PAGE EXCERPT:

● ● ● ● ●

The vehicle was a return to single-truck (single-bogie) streetcars. They were small and light, about a third the weight of conventional cars, of rugged standardized construction, mass produced and inexpensively built. Twin motors gave them nimble acceleration. The largest producer of Birney Safety Cars was the American Car Company, a subsidiary of J. G. Brill.
[edit] Benefits
They were designed to operate with only a motorman, saving the cost of the conductor. The advent of World War I made single-person operation additionally attractive as it addressed the wartime labor shortage. When labor was available, the Birneys could be operated at more frequent intervals, prompting the slogan "A Car in Sight at all Times." This latter attraction was one of the street railway industry's first attempts to deal directly with automobile competition.

● ● ● ● ●

ENTRIES SHOWN:
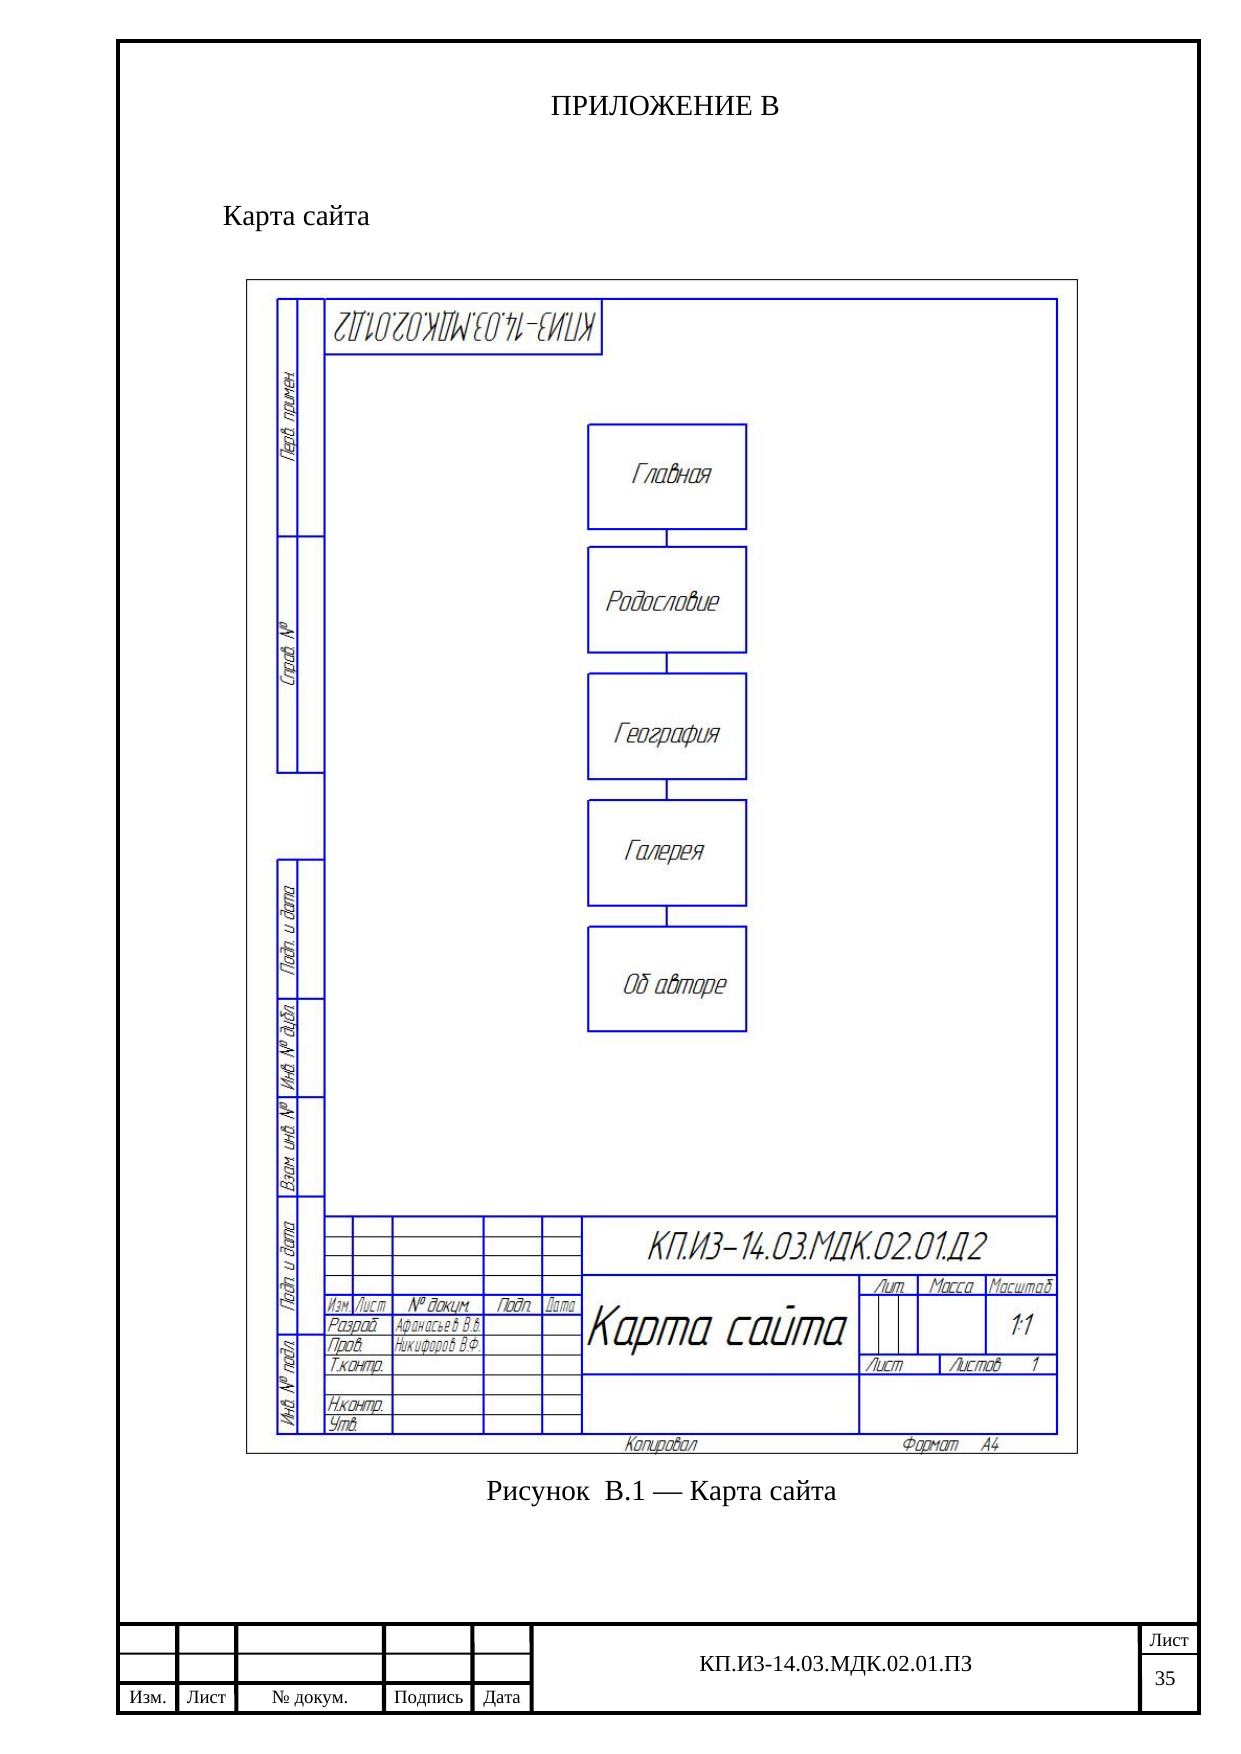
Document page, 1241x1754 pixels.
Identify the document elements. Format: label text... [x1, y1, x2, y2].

subtitle Карта сайта [148, 198, 1175, 231]
picture [244, 277, 1079, 1456]
subtitle Приложение В [148, 88, 1175, 122]
text Рисунок В.1 — Карта сайта [148, 278, 1175, 1506]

● ● ● ● ●

WRITTEN INSTRUCTION 1: Can you reproduce the part of the Birney Safety Car passage that opens with the words containing "The vehicle was" and closes with "with automobile competition."?
WRITTEN INSTRUCTION 2: According to the Birney Safety Car passage, why did World War I make single-person operation additionally attractive? Answer in one to three sentences.
WRITTEN INSTRUCTION 3: How would the Birney Safety Car passage go on after its last sentence?
The rows are separate material from the Birney Safety Car passage.

EXERCISE ANSWER 1:
The vehicle was a return to single-truck (single-bogie) streetcars. They were small and light, about a third the weight of conventional cars, of rugged standardized construction, mass produced and inexpensively built. Twin motors gave them nimble acceleration. The largest producer of Birney Safety Cars was the American Car Company, a subsidiary of J. G. Brill.
[edit] Benefits
They were designed to operate with only a motorman, saving the cost of the conductor. The advent of World War I made single-person operation additionally attractive as it addressed the wartime labor shortage. When labor was available, the Birneys could be operated at more frequent intervals, prompting the slogan "A Car in Sight at all Times." This latter attraction was one of the street railway industry's first attempts to deal directly with automobile competition.

EXERCISE ANSWER 2: Single-person operation addressed the wartime labor shortage. The cars were designed to run with only a motorman, without a conductor.

EXERCISE ANSWER 3:
[edit] Decline
Thousands of the cars were purchased from their inception to a few years after the end of the war. They began to fall from favor because of the features that made them attractive initially. Their light weight could be a problem in snow that a heavier car could easily plough through, and ride was compromised or even derailment possible on poor track or from the efforts of determined youth. The limited passenger capacity rendered them unsuitable for busy routes and rush hour service, and the public began to deride them as flimsy.
The streetcar companies also found that the safety features of the Birney, such as the use of interlocked doors to prevent the car from starting if a door was open or a passenger was stuck, could be incorporated in larger cars and that the public was not as disturbed by the absence of the conductor as the companies had feared.
[edit] Continued use
Their initial rise and fall notwithstanding, the Birney car was useful and durable, and many were shipped to other countries, especially those in smaller cities and towns, where they served for additional decades. For example the city of Halifax, Canada bought up Birneys from other systems across North America to build an "all Birney fleet" and keep its streetcar system going in the difficult years of the depression and World War Two.
A number of Birney cars remain in use today in North America at trolley museum and heritage streetcar operations.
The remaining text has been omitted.